▶ **What the task requires**: Restate word for word the opening line of the data below and every line after it until the line with "right hip: (16, 498)", that line too, but not the pictures.

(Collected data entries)
__________

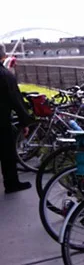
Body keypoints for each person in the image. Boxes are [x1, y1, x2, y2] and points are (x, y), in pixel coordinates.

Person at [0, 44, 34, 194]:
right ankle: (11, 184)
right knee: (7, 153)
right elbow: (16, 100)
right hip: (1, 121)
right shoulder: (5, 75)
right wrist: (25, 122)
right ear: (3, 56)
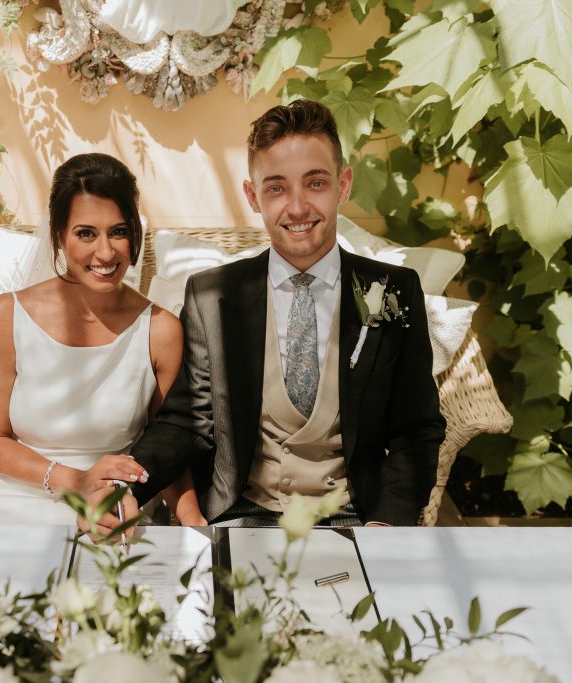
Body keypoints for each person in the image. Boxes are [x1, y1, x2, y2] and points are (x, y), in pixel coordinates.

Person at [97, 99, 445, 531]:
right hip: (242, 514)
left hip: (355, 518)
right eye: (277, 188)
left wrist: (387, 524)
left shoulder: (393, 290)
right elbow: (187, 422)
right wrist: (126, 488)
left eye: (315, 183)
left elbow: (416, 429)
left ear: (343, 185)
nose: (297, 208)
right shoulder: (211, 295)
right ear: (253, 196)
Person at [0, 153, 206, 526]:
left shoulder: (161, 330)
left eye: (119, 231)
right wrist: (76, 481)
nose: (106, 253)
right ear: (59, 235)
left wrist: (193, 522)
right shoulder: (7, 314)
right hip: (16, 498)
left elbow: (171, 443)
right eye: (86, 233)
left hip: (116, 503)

__________

▶ **Solution to the problem**:
Body keypoints for each person in the image. Boxes are [x1, y1, x2, y2] and points are (x, y), in pixel coordinates.

Person at [0, 44, 34, 194]:
right ankle: (11, 184)
right knee: (7, 153)
right elbow: (16, 100)
right hip: (1, 121)
right shoulder: (5, 75)
right wrist: (25, 122)
right ear: (3, 56)
Body keypoints for each person in the image. Boxes are [x1, y1, x2, y2] and points are (x, y), in pixel coordinates.

Person at [97, 99, 445, 531]:
right hip: (242, 514)
left hip: (355, 518)
right eye: (277, 188)
left wrist: (387, 524)
left shoulder: (393, 290)
right elbow: (187, 422)
right wrist: (126, 488)
left eye: (315, 183)
left elbow: (416, 429)
left ear: (343, 185)
nose: (297, 208)
right shoulder: (211, 295)
right ear: (253, 196)
Person at [0, 153, 206, 526]:
left shoulder: (161, 330)
left eye: (119, 231)
right wrist: (76, 481)
nose: (106, 253)
right ear: (59, 235)
left wrist: (193, 522)
right shoulder: (7, 314)
right hip: (16, 498)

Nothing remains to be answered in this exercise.